Desafios para reduzir os casos de assédio sexual
Enviada em 11/03/2019
Muitas vezes, andando na rua, é possível presenciar olhares de vários homens direcionados a alguma mulher, independente da roupa que ela veste, se está sozinha ou acompanhada, se é de dia ou de noite. Em época de festa, como no Carnaval, isso se torna ainda mais comum e agressivo. Essas são as situações de assédio mais presentes no dia a dia. Nas músicas antigas, possuem trechos que de primeira parecem inofensivos, mas analisando bem, pode ser uma reprodução de um discurso machista abraçado pela sociedade como algo natural. Tudo isso contribui para a objetificação da mulher, uma imagem de alguém que precisa sempre estar a disposição do homem para ter o tipo de relação que ele quiser, sem negar, e se negar, está só fazendo “charminho”.
A mulher sempre foi diminuída na sociedade, vista como frágil fisicamente, incapaz de realizar trabalhos braçais. Com o tempo, esse tipo de visão aumentou. A mulher agora é incapaz de dirigir, a mulher loira é chamada de burra, uma mulher em um ambiente de trabalho dominado pelo gênero masculino é sempre diminuída, nunca é ouvida, e leva muito mais tempo que um homem para conseguir melhores oportunidades, sem mencionar o assédio sexual sempre presente. O machismo é estrutural, reproduzido diariamente, mesmo por algumas mulheres, sem perceber como aquilo a prejudica.

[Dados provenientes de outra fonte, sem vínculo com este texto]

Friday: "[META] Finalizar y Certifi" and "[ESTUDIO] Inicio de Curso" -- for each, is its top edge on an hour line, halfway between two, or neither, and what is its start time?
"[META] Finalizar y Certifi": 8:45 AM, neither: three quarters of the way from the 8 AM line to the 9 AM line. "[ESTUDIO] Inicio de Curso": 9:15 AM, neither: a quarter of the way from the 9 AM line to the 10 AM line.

Existe anos de luta das mulheres contra o machismo, contra o assédio, contra a objetificação do seu corpo, mas ainda assim, parece que vivemos em um eterno retrocesso. Todo dia, um caso de mulher estuprada, agredida ou assassinada tanto por um desconhecido ou por um conhecido, seja namorado ou parente. É necessário que muito mais pessoas se juntem na luta, que ela não pare, e que nenhuma mulher seja esquecida no caminho, seja ela branca ou negra, rica ou pobre. É triste pensar que uma coisa tão simples como respeito ao próximo precise ser ensinada em pleno século XXI. É triste pensar que ainda existe muita luta e desconstrução pela frente, que acontecerá muito mais casos de assédio, que muitas mulheres irão morrer nas mãos do patriarcado. Mas é necessário que o discurso machista e abusivo pare imediatamente, é necessário que parem de estuprar e matar mulheres, é necessário que a luta pelo respeito e igualdade continue.
É preciso que o Estado dê mais atenção na punição dos assediadores, é preciso que os pais ensinem aos seus filhos que é errado tocar no corpo de uma mulher sem sua permissão, que é errado dizer a uma mulher o que ela deve ou não fazer, que se deve respeitar toda e qualquer mulher, independente do lugar que ela está, com quem ela está, ou com que roupa ela está vestida.